WHAT TO DO » Pictures found in the material must be left out, and every line returned as written.

[DATASET CONTENT]

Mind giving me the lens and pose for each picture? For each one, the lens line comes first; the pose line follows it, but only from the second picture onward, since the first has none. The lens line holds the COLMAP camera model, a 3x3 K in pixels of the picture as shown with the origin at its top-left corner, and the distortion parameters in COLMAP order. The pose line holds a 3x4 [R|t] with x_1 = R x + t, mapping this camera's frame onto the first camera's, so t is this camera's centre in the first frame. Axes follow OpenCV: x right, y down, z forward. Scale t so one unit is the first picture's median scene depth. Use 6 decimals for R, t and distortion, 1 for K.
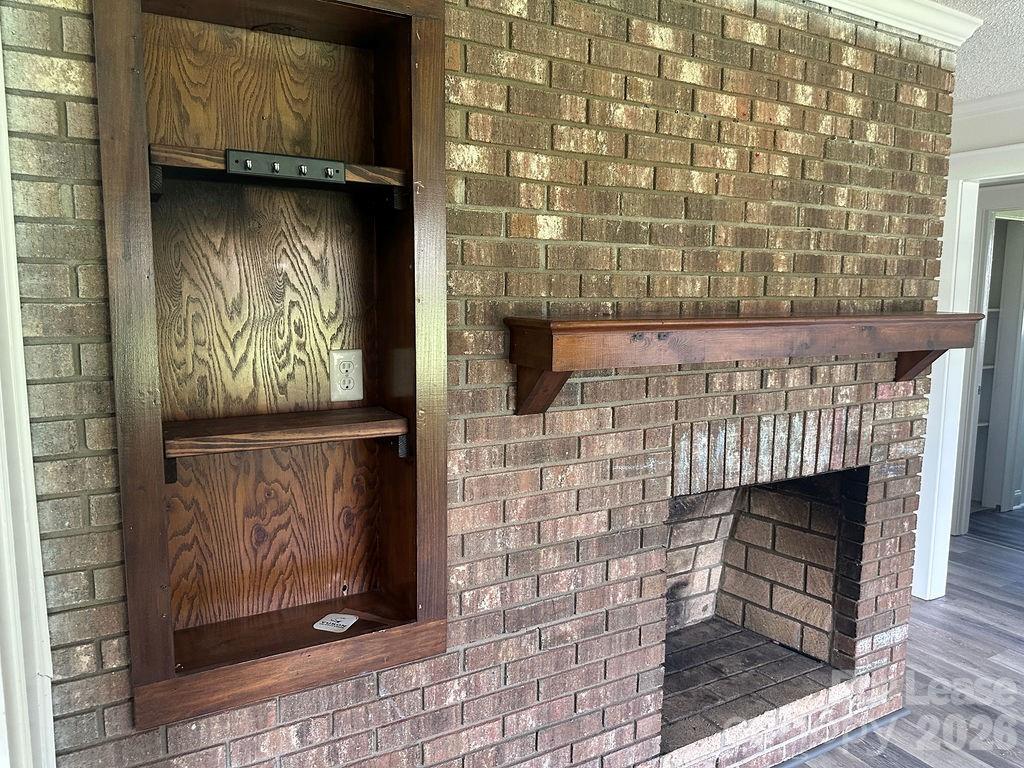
lens RADIAL K [[729.9, 0, 507.9], [0, 729.9, 385.7], [0, 0, 1]] dist [0.029808, -0.015377]
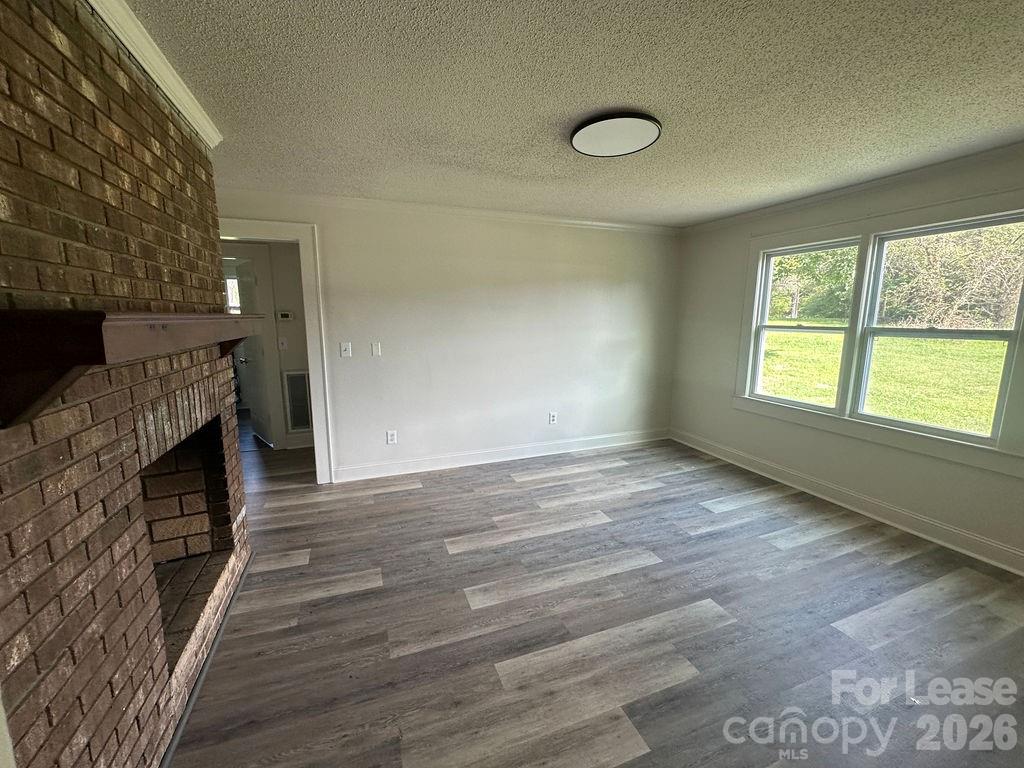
lens RADIAL K [[410.6, 0, 511.7], [0, 410.6, 381.3], [0, 0, 1]] dist [-0.003371, -0.000748]
pose [[0.170152, -0.162687, 0.971896, -0.285296], [0.123883, 0.981984, 0.142687, -0.006767], [-0.977600, 0.096123, 0.187241, 0.287679]]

[/DATASET CONTENT]

TASK OUTPUT »
Mind giving me the lens and pose for each picture? For each one, the lens line comes first; the pose line follows it, but only from the second picture onward, since the first has none. The lens line holds the COLMAP camera model, a 3x3 K in pixels of the picture as shown with the origin at its top-left corner, and the distortion parameters in COLMAP order. The pose line holds a 3x4 [R|t] with x_1 = R x + t, mapping this camera's frame onto the first camera's, so t is this camera's centre in the first frame. Axes follow OpenCV: x right, y down, z forward. Scale t so one unit is the first picture's median scene depth. Use 6 decimals for R, t and distortion, 1 for K.
lens RADIAL K [[729.9, 0, 507.9], [0, 729.9, 385.7], [0, 0, 1]] dist [0.029808, -0.015377]
lens RADIAL K [[410.6, 0, 511.7], [0, 410.6, 381.3], [0, 0, 1]] dist [-0.003371, -0.000748]
pose [[0.170152, -0.162687, 0.971896, -0.285296], [0.123883, 0.981984, 0.142687, -0.006767], [-0.977600, 0.096123, 0.187241, 0.287679]]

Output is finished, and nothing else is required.